For gas producers, winter gas prices appear to be headed to around CAD$5/GJ (AECO pricing), while if you can get the stuff onto a tanker and ship it to Japan or Korea, it’s going for about US$35/mmBtu (one million BTUs is about 1.06 GJ).

The spot oil price has also gone up about US$10 since the last slew of quarterly reports.

The first shot that was fired was on October 14 when Whitecap Energy (TSX: WCP) announced its 2022 capital plans and projections. In addition to ramping up production mildly (from 111k boe/d to 122), at a US$70 WTI price (note that spot crude is US$83 as I write this), they anticipate generating $911 million in free cash flow, and this is after capital expenditures and accounting for some idiotic hedges that will result in some considerable losses.
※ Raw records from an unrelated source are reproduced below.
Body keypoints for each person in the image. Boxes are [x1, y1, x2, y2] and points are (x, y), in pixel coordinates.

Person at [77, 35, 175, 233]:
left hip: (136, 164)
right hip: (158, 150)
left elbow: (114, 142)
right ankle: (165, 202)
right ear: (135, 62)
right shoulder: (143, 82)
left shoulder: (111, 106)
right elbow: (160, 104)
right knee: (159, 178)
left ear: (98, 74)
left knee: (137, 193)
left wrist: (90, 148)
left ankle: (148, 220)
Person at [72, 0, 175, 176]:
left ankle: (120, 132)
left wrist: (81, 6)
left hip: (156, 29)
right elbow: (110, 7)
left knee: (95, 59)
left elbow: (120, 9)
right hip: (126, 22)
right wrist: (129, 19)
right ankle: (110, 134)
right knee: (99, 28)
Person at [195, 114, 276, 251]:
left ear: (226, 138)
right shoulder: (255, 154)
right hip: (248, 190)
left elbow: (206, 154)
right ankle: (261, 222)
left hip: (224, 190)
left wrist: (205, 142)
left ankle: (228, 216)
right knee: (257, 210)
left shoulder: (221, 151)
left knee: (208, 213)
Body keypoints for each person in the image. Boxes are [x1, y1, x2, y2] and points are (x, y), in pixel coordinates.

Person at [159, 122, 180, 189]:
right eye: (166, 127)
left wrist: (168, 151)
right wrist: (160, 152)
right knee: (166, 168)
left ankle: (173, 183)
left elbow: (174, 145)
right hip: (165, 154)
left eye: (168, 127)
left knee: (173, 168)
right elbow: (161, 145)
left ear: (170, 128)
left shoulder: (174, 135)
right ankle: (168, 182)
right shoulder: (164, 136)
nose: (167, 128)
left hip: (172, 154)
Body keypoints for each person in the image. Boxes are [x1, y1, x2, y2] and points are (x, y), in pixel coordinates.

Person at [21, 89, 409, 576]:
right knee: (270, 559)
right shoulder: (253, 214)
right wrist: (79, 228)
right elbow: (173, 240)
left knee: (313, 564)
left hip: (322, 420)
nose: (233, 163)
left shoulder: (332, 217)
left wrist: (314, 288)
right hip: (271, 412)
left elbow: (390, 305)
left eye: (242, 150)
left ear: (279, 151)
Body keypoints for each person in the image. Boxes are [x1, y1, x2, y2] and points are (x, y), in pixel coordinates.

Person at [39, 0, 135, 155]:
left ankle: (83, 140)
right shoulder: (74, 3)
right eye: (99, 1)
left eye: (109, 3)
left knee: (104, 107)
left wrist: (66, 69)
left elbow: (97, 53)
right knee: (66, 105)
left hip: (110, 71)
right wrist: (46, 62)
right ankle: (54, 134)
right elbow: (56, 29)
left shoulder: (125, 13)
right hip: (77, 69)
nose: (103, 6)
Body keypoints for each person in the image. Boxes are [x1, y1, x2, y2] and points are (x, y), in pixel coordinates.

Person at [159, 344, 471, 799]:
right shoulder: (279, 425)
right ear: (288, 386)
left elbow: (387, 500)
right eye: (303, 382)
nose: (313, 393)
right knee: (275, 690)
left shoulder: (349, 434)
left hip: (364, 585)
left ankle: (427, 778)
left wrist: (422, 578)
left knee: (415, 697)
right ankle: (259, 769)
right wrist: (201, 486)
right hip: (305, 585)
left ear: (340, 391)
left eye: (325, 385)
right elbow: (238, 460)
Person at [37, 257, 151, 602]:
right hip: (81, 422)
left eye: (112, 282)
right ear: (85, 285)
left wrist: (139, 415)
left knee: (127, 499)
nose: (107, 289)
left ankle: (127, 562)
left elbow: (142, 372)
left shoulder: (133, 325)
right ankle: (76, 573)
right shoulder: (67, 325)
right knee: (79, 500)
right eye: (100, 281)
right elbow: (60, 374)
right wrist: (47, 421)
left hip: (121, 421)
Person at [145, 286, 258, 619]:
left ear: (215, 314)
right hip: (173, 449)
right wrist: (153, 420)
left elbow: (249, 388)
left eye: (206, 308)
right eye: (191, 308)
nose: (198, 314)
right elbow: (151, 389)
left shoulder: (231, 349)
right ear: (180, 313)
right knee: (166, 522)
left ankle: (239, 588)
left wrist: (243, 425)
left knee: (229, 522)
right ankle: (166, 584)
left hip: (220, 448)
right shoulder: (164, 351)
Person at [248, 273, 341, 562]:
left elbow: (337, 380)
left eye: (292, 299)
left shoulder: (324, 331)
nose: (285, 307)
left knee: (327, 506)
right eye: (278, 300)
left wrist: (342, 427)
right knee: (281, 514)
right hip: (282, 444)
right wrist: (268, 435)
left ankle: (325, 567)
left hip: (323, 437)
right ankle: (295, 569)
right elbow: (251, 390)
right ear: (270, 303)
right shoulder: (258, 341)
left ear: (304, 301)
Let’s focus on the $911 million in free cash flow. At the end of Q2-2021, WCP had $1.3 billion in outstanding debt, and a market cap of $4.8 billion. This works out to a 15% return.

Others in the Canadian energy complex have similar metrics.

De-leveraging has been the focus of all of the companies – I suspect they are getting concerned that the banks and financial institutions are going to be pressured to “defund” or put pressures on their credit lines (a “climate surcharge”, etc.). Debt financing can be focused on bond issuances rather than relying on lines of credit.

In the case of Whitecap, as their dividend payout rate is very low, if they keep on their existing track they will be able to eliminate most, if not all, of their line of credit by the end of 2022. Out of the $1.3 billion in debt they have at June 30, 2021, $740 million is bank debt and $595 million are in senior secure notes – $200 million maturing in January 2022, May 2024 and December 2026.

The even rosier news for the industry is the lack of material capital investment in the sector. This gives huge incumbency advantages for the existing players. Traditionally at this phase of the boom-and-bust cycle, you would hear companies pouring billions of dollars in extra capital spending, but companies today are being very cautious. While market valuations would suggest that this pricing level is temporary, I would bet against that. Although prices will never move in straight lines in the short term, the overall trend is quite positive.